Feature #18794

Updated by Tom Clegg over 2 years ago

Overall health check returned by health aggregator returns “error” state unless the /etc/arvados/config.yml file is identical on all cluster hosts and all services are using that version 
 * Error message is “some services have mismatched out-of-date configuration: serviceA, serviceB config file hash does not match latest version with timestamp X” serviceB” 
 * Whether or not the health aggregator service is installed/configured, `arvados-server health` (when run on a cluster node) returns the same result the health aggregator would return, as text on stdout and a non-zero exit code to indicate fail. 

 * `arvados-server health` (new subcommand) loads config file, fetches all the individual services’ health checks just as the health aggregator service would, fetches the config metrics and compares hashes, and displays the result on stdout 
 ** if all hashes match, config is OK, regardless of timestamps 
 ** if some hashes don’t match, the most recent timestamp is assumed to be the real/intended config 
 * `arvados-server config-dump` output includes the content hash and timestamp of the source yaml file it loaded (timestamp is now if source file is a pipe) 
 * all services gain two “config” metrics: 
 ** the hash and timestamp of the config file the current config was loaded from 
 ** the hash and timestamp of the current config file on disk 
 * RailsAPI and Workbench1: the only practical way to know which config versions are in use by various passenger workers is to implement auto-reload: 
 ** immediately before loading config, and periodically in a background job, if tmp/restart.txt is older than the config file, touch restart.txt using the config file timestamp 
 ** health check endpoint reports an error if the tmp/restart.txt file is older than the config file 
 ** config version endpoint handler does not try to figure out whether all passenger workers use the same config as the one handling the request – if there’s a mismatch, assume it will be flagged by the health check endpoint 

 Note this does not address discrepancies in Nginx configuration in use / on disk, since it is maintained manually. 

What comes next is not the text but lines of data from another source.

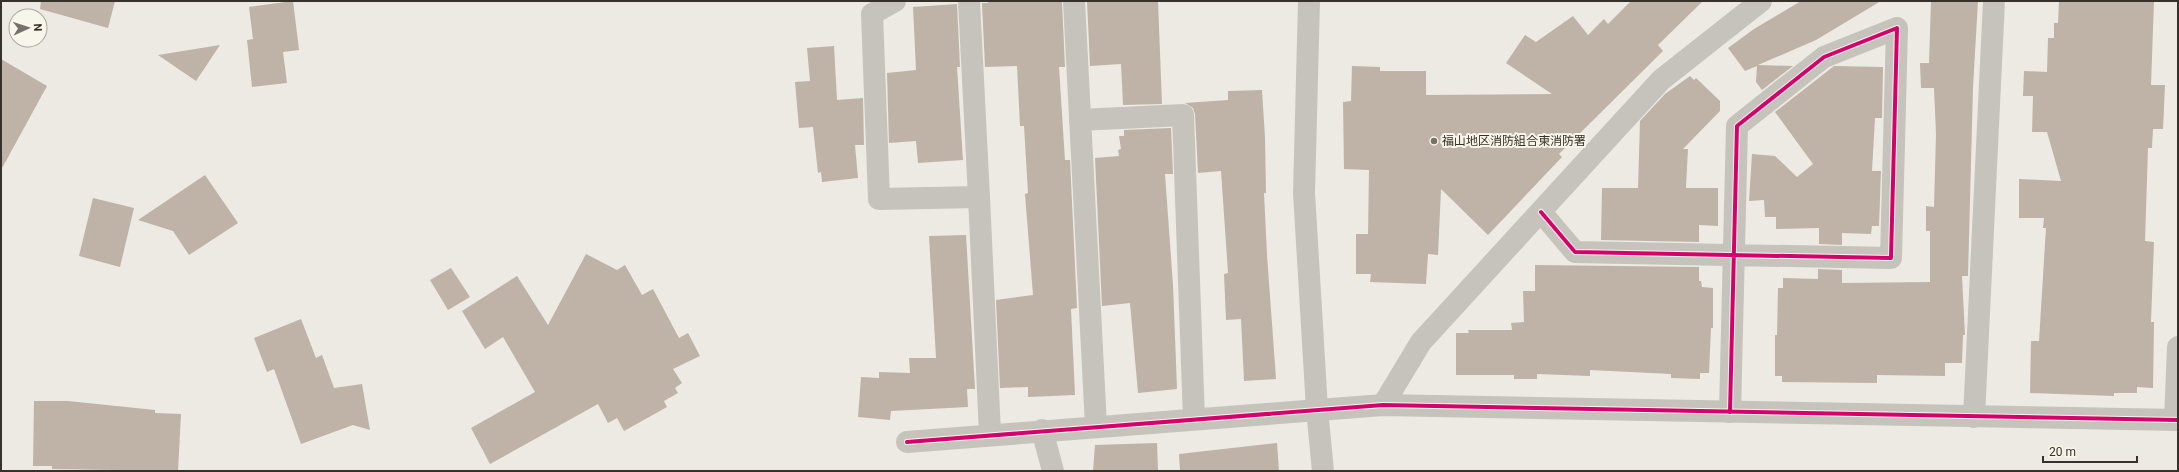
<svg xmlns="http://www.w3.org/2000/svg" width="2179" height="472" font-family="Roboto,'Noto Sans JP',sans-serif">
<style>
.building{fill:#beb3a6}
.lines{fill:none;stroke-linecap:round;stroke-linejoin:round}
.minor{stroke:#c6c3bc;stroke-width:22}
.cycleway-casing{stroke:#f8f6eb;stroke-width:6}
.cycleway{stroke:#d6006c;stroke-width:4}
.poi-dot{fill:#76726b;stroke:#f8f6eb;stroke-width:1.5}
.labels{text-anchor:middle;stroke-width:4;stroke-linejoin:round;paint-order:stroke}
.poi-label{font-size:12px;fill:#36312a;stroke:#f8f6eb;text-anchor:start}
</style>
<rect width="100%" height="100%" fill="#eceae3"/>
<g class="building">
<polygon points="41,1 115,1 108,28 40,9"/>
<polygon points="293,1 299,50 283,52 287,83 252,87 247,40 253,39 249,7"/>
<polygon points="988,1 1062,1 1065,67 1059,67 1065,160 1070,160 1077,308 1071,309 1075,395 1028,397 1028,387 1000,388 996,300 1033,295 1025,194 1028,193 1024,126 1020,126 1017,66 985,67 982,3 988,3"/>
<polygon points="1087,1 1158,1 1162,104 1123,105 1121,64 1090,66"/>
<polygon points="1631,1 1703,1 1658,45 1663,51 1567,146 1559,154 1562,157 1488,235 1441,189 1438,255 1428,254 1426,284 1370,282 1371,274 1356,274 1356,234 1368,234 1369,170 1344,169 1343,102 1351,101 1352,66 1380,67 1380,71 1426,71 1426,95 1552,94 1506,63 1525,35 1536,42 1573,16 1588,35 1604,19 1608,24"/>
<polygon points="1801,1 1881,1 1816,40 1758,65 1793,66 1762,90 1756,82 1757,66 1745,71 1728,48 1754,29"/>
<polygon points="1931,1 1978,1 1973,87 1968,276 1962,276 1965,335 1963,335 1962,363 1945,363 1945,376 1877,375 1877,383 1782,382 1782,376 1775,376 1775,335 1777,335 1778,288 1783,288 1783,278 1818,279 1818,269 1842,270 1842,283 1930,282 1930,231 1926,231 1926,206 1934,207 1936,134 1934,88 1921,88 1920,63 1929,63"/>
<polygon points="2059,1 2154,1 2151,85 2165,85 2163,129 2153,129 2152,148 2148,148 2145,241 2154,242 2151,322 2154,322 2153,388 2137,387 2137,393 2114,393 2114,396 2030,393 2031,341 2039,341 2046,228 2043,228 2044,218 2019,218 2019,179 2061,181 2047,132 2032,132 2033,96 2023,96 2024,71 2047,72 2048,38 2054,38 2054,23 2058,23"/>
<polygon points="957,4 960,67 957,67 963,160 918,163 916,141 889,143 887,73 916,70 913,7"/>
<polygon points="220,45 196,81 158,55"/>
<polygon points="834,46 837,100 863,98 864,145 855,145 858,178 822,182 821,172 818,173 813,127 799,128 795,82 810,81 807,48"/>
<polygon points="1,59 47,86 1,170"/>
<polygon points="1834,66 1883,67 1882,118 1875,118 1872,171 1881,171 1879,226 1872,226 1871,234 1842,233 1842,245 1819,244 1819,228 1776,229 1776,217 1765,217 1764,200 1749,201 1752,154 1775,156 1797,177 1813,164 1775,112"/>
<polygon points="1690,76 1694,80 1696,78 1720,101 1720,111 1683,149 1688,149 1686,188 1718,188 1718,226 1699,225 1699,242 1601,240 1602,188 1638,188 1640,121 1665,94"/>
<polygon points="1262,90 1265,138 1266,193 1264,193 1267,255 1276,379 1244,381 1241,319 1226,320 1224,274 1228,273 1221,171 1198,173 1195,114 1193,108 1185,103 1228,100 1228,91"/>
<polygon points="1171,128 1173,174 1165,174 1173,285 1177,389 1138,393 1130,303 1102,306 1095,158 1119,156 1118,150 1121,149 1119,136 1124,136 1124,130"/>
<polygon points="205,175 238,223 189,255 173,231 138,220"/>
<polygon points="93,198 134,208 120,267 79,256"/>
<polygon points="966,235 975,389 967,389 968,407 891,411 890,420 858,417 861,377 879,378 879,372 910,373 909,358 936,358 929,236"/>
<polygon points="586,254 617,270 625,265 642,295 653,289 679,338 688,333 700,356 673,369 682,383 675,388 678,393 664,401 667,407 624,431 617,418 608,423 598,404 490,464 471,428 535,392 503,337 485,349 462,311 517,276 548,325"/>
<polygon points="1535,265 1699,267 1699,281 1701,281 1702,287 1713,288 1713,328 1711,328 1709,373 1700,373 1700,379 1671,378 1671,374 1590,370 1590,376 1537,374 1537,379 1514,379 1514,375 1456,375 1456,333 1469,333 1468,330 1512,330 1511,323 1524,322 1523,291 1535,291"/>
<polygon points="451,268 470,297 448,310 430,280"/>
<polygon points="301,319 316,358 322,355 334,388 362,384 370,430 353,425 301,444 274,369 267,372 254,338"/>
<polygon points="34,401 68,401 155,410 155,413 181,414 178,471 52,469 52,466 33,466"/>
<polygon points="1157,443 1158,471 1093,471 1095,445"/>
<polygon points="1277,443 1279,471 1180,471 1179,454"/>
</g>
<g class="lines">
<g class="minor">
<polyline points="895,1 872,14 879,199 979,197 990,434"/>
<polyline points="969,1 979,197"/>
<polyline points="1074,1 1096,426"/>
<polyline points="1309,1 1304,193 1317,409 1323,471"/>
<polyline points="1080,120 1183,115 1194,419"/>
<polyline points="1541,212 1575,252 1891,258 1897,28 1824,57 1737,126 1730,412"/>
<polyline points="1383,405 1421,342 1661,80 1761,1"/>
<polyline points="1974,417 1994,1"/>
<polyline points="2175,420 2178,347"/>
<polyline points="1042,430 1053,471"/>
<polyline points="907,442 1383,405 2178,420"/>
</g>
<g class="cycleway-casing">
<g id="cycleway">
<polyline points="1541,212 1575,252 1891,258 1897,28 1824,57 1737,126 1730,412"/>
<polyline points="907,442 1383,405 2178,420"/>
</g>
</g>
<use href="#cycleway" class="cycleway"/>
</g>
<circle class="poi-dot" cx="1434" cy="141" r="4"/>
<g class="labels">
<g class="poi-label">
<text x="1442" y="145">福山地区消防組合東消防署</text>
</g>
</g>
<rect width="2179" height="472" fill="none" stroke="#36312a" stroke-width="4"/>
<g transform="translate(28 28) rotate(87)"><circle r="19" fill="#f8f6eb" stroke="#aaa79e"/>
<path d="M0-3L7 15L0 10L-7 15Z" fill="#76726b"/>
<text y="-6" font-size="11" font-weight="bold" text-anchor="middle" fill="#36312a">N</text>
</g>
<path d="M2043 456v6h94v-6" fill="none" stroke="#36312a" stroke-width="2"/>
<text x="2049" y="456" font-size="12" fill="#36312a" stroke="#f8f6eb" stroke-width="3" paint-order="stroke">20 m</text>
</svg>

 TBD: It is possible for a host to have an outdated config file on disk, even though all services on that host are using the same correct/latest config as other hosts (e.g., after an operator mistakenly copies an old config file to the host). How should this be reported so the operator can make sense of it – “some services have out-of-date configuration: serviceA (config file on disk); serviceB (config file on disk)”?